Ein Zustand ist das
schon lange nicht mehr. Es ist eine Zumutung. Wer ist nur zuständig für diese Zumutung?
Reichskriegsflaggen auf den Stufen des Reichstags. Nowitschok, das tödlichste Nervengift, das bisher noch niemanden ausser seinen Erfinder umgebracht hat. Ein historischer Wirtschaftseinbruch von altmeierschen 5,8 Prozent.
Ich sage immer, eine Zivilgesellschaft ist grad mal so gut wie ihre öffentlichen Toiletten. Die Zeit wird wie die Telefonzellen, Briefkästen und öffentlichen Toiletten immer weniger, der Ton immer schärfer und das Geld immer mehr - Letzteres leider für immer weniger.
Ich aber darf mich zu den Krisengewinnern zählen. Ich bestreite meinen Lebensunterhalt, indem ich meine ältere Schwägerin bis zu ihrem Lebensende vögle. Ich lebe sozusagen von der Rente meines Schwagers Peter, von all seinen monatlichen Rentenbeiträgen, für die er so hart im Betonwerk geschuftet hat.
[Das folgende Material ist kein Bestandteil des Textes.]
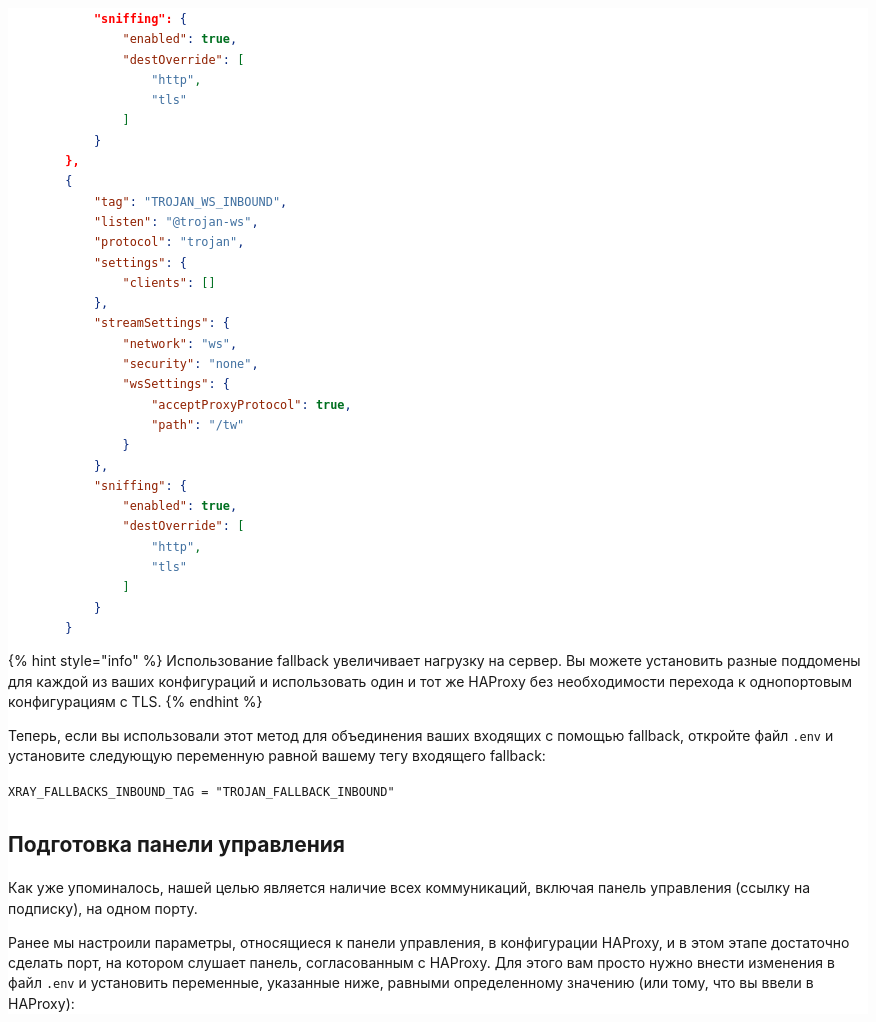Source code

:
 ```json
            "sniffing": {
                "enabled": true,
                "destOverride": [
                    "http",
                    "tls"
                ]
            }
        },
        {
            "tag": "TROJAN_WS_INBOUND",
            "listen": "@trojan-ws",
            "protocol": "trojan",
            "settings": {
                "clients": []
            },
            "streamSettings": {
                "network": "ws",
                "security": "none",
                "wsSettings": {
                    "acceptProxyProtocol": true,
                    "path": "/tw"
                }
            },
            "sniffing": {
                "enabled": true,
                "destOverride": [
                    "http",
                    "tls"
                ]
            }
        }
```
{% hint style="info" %}
Использование fallback увеличивает нагрузку на сервер. Вы можете установить разные поддомены для каждой из ваших конфигураций и использовать один и тот же HAProxy без необходимости перехода к однопортовым конфигурациям с TLS.
{% endhint %}

Теперь, если вы использовали этот метод для объединения ваших входящих с помощью fallback, откройте файл `.env` и установите следующую переменную равной вашему тегу входящего fallback:

```
XRAY_FALLBACKS_INBOUND_TAG = "TROJAN_FALLBACK_INBOUND"
```

## Подготовка панели управления

Как уже упоминалось, нашей целью является наличие всех коммуникаций, включая панель управления (ссылку на подписку), на одном порту.

Ранее мы настроили параметры, относящиеся к панели управления, в конфигурации HAProxy, и в этом этапе достаточно сделать порт, на котором слушает панель, согласованным с HAProxy. Для этого вам просто нужно внести изменения в файл `.env` и установить переменные, указанные ниже, равными определенному значению (или тому, что вы ввели в HAProxy):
Ich lebe somit, Frau und Erbe zusammengenommen, vom Lebenswerk meines Schwagers. So falsch kann das nicht sein, denn auf die Art und Weise habe ich zumindest schon mal ihn und seine Zementlunge überlebt. Und es würdigt die Schaffenskraft meines Schwagers nachträglich. Es bauen auch die wenigsten ein Haus, dass dann niemand darin lebt.
Mit all der wenigen Zeit, von der ich als Sekundärerbe nun allzuviel habe, fische ich mir ab und an billige Bücher aus den Gratisbibliotheken der wenigen verbliebenen öffentlichen Plätze. Und da fiel mir "Die Struktur wissenschaftlicher Revolutionen" von Thomas Kuhn in die Hände. Nun ist es keine große Wissenschaft, die momentanen Umbrüche zu erfühlen. Das Haager Kriegsrecht hat sich in seinem Heimatort verschanzt, weil es anderswo schon lange gemeuchelt und zerbombt worden wäre. Afroamerikaner wollen neuerdings nicht mehr erschossen werden. Viele 'Abhängte' - hätten sie doch nur einen Schwager wie den meinen gehabt, wäre das nicht passiert - entdecken nach einer geisterhaften Bildungsattacke eine Verfassungsleere, die wie ein schwarzes Loch in der Mitte unserer bundesdeutschen Seele schlummert. Und weil Aufklärung in Zeiten wie diesen eben irgendwie fad und unverkäuflich wird, versteift sich die Presse mehr und mehr auf ihr materielles Kerngeschäft, die Information, die sie in Form von Kundendaten und -verhalten dann an Gott und die zahlende Welt verscherbelt.
Und als hätte man es herbeigetet, bietet plötzlich ein dahergelaufenes Virus die Möglichkeit zum Paradigmenwechsel. Wer das nicht nützt, dem hilft aus kein früher Tod eines Schwagers aus dem Betonwerk. Massenentlassungen, die die altmeierschen 5,8 Prozent wie vier Stellen hinter dem Komma wirken lassen. Überwachungsapps und Listen über Restaurantbesuche schnappen da dem Bundestrojaner die besten Plätze weg. Erst der Krieg gegen die Drogen, dann gegen den Terror und jetzt gegen das Virus. Ein Krieg für den Frieden wird das nicht werden.
Da kann ich nur hoffen, dass mein Schwager Peter auf dem Fels seines Hauses auch ähnlich viel Zement verwendet hat wie für seine Lunge.